*** Excerpt to read Section Begins ***

# Teaching in Canada (BC)



## kd268 (Aug 3, 2013)

Hello, 

I wondered if anyone has moved from Scotland to Canada with a Primary Teaching degree and could tell me about their experience. I will be soon finishing my 4 year Bachelors degree in Primary Education and going into my probationary teaching year in Scotland in August. After that year I will be registered as a fully qualified teacher in Scotland and will have a years full time class teaching experience. 

I was born in Canada and therefore have dual nationality and can move there without needing a visa. My partner has been offered an opportunity to work with a company in Vancouver and hopefully this will be long term (We are still in the process of finding out details) so he will have a work visa. 

I have been looking at BC's teaching requirements and I think my experience and course will meet them all except a module on Canadian studies. I get the impression that I would hopefully be able to obtain an conditional teaching certificate which will last 60 months. I also understand if the take the modules required I can upgrade to a full certificate. Is this correct? Does anyone know how easily a Scottish degree is matched a Canadian one? My university does take a lot of Canadian students into the degree so I hope it is. 

Also I know the job market is very difficult to get into and competitive however I'm not daunted by this. As a NQT I would face this in my own country and I'm not fazed about working supply of temporary contracts at the start. I have no need to hold a permanent job for a visa and my partner's job is in a good sector so he will be bringing in enough to support us both (though not lavishly)if need be. 

Anyone who can answer any of my questions or has any experience to share would be very much appreciated.


----------



## kd268 (Aug 3, 2013)

Bump. Anyone?


----------



## Liam(at)Large (Sep 2, 2012)

There are an overabundance of teachers in Canada and as such there is not a demand. Be prepared to substitute, possibly for years, while looking for fulltime. I know a teacher friend, it took him 7 years to get a fulltime placement in the GTA, I understand Vancouver is similar.


----------

*** Excerpt to read Section Ends ***
*** Material shown Section Begins ***

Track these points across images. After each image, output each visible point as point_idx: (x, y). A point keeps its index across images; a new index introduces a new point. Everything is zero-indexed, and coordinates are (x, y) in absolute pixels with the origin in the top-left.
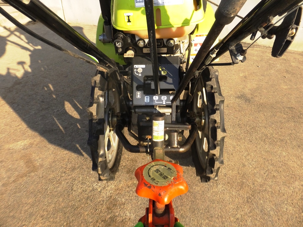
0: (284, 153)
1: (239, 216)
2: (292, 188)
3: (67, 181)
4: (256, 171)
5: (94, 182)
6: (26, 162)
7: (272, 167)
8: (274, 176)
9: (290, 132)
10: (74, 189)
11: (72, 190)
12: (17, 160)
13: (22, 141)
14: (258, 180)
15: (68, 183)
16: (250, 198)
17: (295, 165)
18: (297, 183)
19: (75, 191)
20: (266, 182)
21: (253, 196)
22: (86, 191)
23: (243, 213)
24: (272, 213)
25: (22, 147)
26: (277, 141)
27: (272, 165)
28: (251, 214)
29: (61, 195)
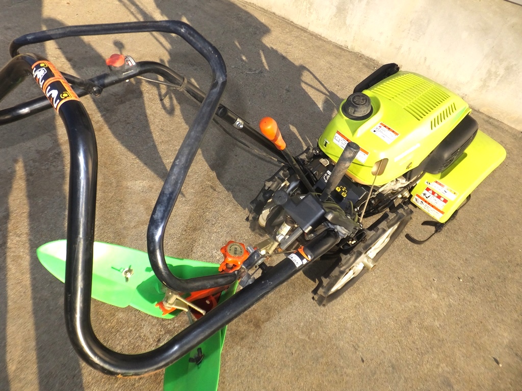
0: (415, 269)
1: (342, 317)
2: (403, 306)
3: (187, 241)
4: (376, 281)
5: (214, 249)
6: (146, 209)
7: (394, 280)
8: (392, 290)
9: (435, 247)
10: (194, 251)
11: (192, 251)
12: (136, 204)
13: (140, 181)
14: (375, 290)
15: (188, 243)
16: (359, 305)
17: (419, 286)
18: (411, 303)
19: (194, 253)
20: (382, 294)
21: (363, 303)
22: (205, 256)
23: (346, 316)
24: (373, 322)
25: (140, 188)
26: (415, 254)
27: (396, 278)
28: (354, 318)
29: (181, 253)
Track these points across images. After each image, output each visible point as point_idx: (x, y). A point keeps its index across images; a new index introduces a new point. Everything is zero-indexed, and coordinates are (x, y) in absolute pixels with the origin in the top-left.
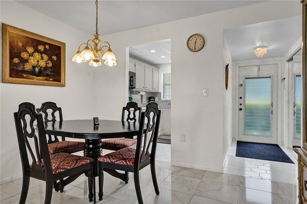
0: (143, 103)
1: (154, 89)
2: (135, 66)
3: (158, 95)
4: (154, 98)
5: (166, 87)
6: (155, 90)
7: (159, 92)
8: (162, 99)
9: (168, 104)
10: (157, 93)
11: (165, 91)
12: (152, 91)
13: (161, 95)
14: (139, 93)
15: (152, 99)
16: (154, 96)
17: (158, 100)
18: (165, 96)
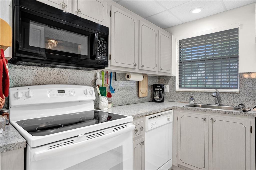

*** Material shown Section Ends ***

§ Directions
Reproduce word for word the passage of the forum thread on teaching in British Columbia, above, that opens with the words containing "I was born in" and closes with "hope it is.".

§ Exercise answer
I was born in Canada and therefore have dual nationality and can move there without needing a visa. My partner has been offered an opportunity to work with a company in Vancouver and hopefully this will be long term (We are still in the process of finding out details) so he will have a work visa. 

I have been looking at BC's teaching requirements and I think my experience and course will meet them all except a module on Canadian studies. I get the impression that I would hopefully be able to obtain an conditional teaching certificate which will last 60 months. I also understand if the take the modules required I can upgrade to a full certificate. Is this correct? Does anyone know how easily a Scottish degree is matched a Canadian one? My university does take a lot of Canadian students into the degree so I hope it is.